What to produce >>
Everything from the line containing "left knee: (1001, 619)" through the last line of the data below must be copied exactly, with no other lines included.

* * *

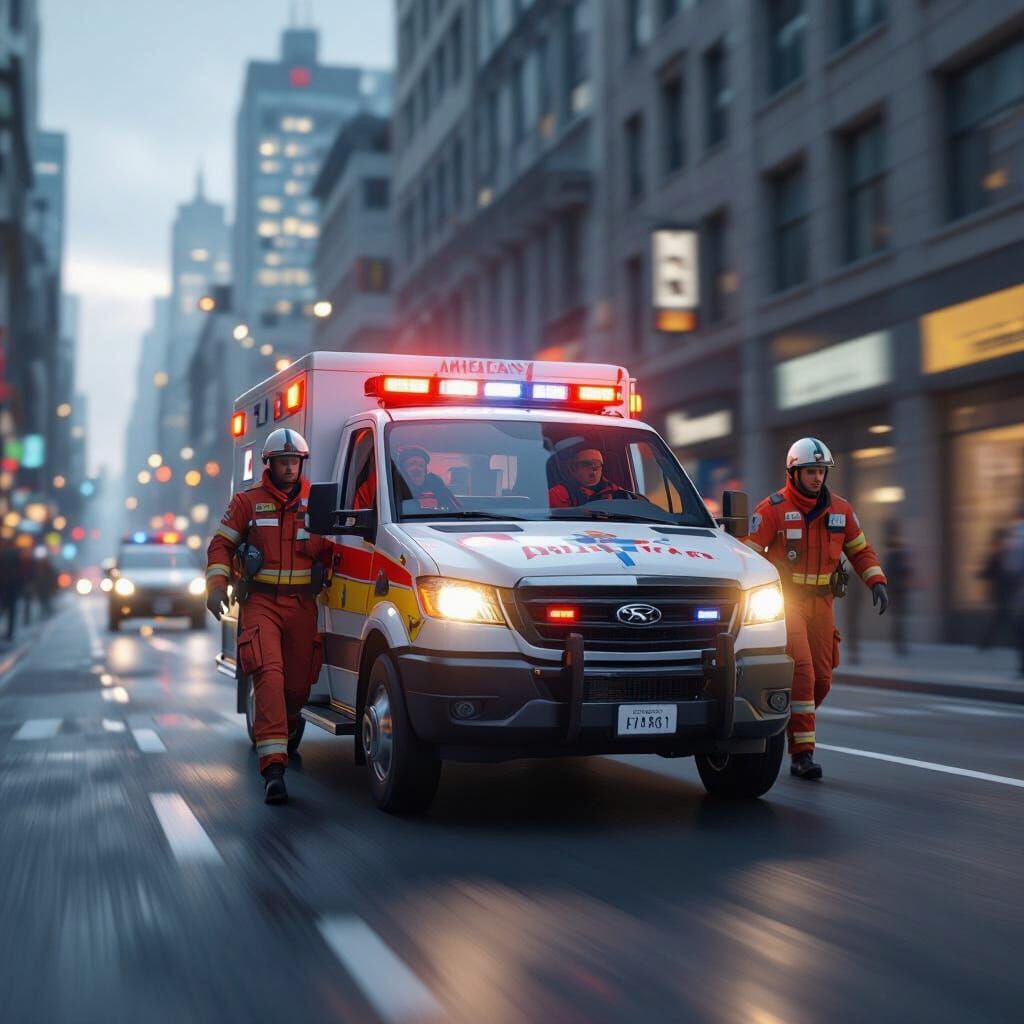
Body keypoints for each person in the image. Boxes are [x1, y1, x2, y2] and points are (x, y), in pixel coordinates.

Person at [205, 428, 337, 805]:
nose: (290, 468)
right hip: (261, 603)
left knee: (297, 686)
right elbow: (221, 545)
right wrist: (216, 585)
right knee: (269, 676)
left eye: (295, 461)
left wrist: (326, 569)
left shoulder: (318, 501)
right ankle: (273, 769)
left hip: (302, 607)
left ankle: (285, 729)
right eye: (284, 462)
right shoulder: (247, 502)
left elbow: (333, 548)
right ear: (270, 464)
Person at [744, 437, 889, 781]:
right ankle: (802, 756)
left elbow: (861, 550)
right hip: (788, 603)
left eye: (821, 471)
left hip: (823, 603)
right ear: (793, 472)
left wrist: (877, 580)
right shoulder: (772, 509)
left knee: (823, 679)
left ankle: (788, 724)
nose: (817, 478)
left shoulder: (841, 510)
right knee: (804, 675)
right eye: (810, 471)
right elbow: (746, 554)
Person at [548, 446, 633, 508]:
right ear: (573, 468)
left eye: (597, 464)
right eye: (586, 464)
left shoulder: (617, 492)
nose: (593, 469)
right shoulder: (557, 495)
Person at [394, 446, 459, 510]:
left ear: (425, 469)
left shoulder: (434, 482)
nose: (417, 468)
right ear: (403, 468)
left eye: (421, 465)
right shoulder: (395, 484)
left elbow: (455, 509)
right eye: (412, 464)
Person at [978, 527, 1012, 650]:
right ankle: (985, 644)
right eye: (1004, 539)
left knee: (1001, 619)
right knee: (1002, 619)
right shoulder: (996, 556)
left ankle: (985, 644)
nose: (1006, 542)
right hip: (1000, 593)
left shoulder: (1005, 555)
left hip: (1006, 592)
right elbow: (987, 573)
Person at [884, 520, 910, 657]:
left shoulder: (898, 553)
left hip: (899, 590)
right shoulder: (892, 555)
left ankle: (900, 644)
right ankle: (899, 645)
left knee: (899, 618)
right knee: (898, 619)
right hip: (895, 591)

* * *

Completed exercise >>
left knee: (1001, 619)
right knee: (1002, 619)
right shoulder: (996, 556)
left ankle: (985, 644)
nose: (1006, 542)
right hip: (1000, 593)
left shoulder: (1005, 555)
left hip: (1006, 592)
right elbow: (987, 573)
Person at [884, 520, 910, 657]:
left shoulder: (898, 553)
left hip: (899, 590)
right shoulder: (892, 555)
left ankle: (900, 644)
right ankle: (899, 645)
left knee: (899, 618)
right knee: (898, 619)
right hip: (895, 591)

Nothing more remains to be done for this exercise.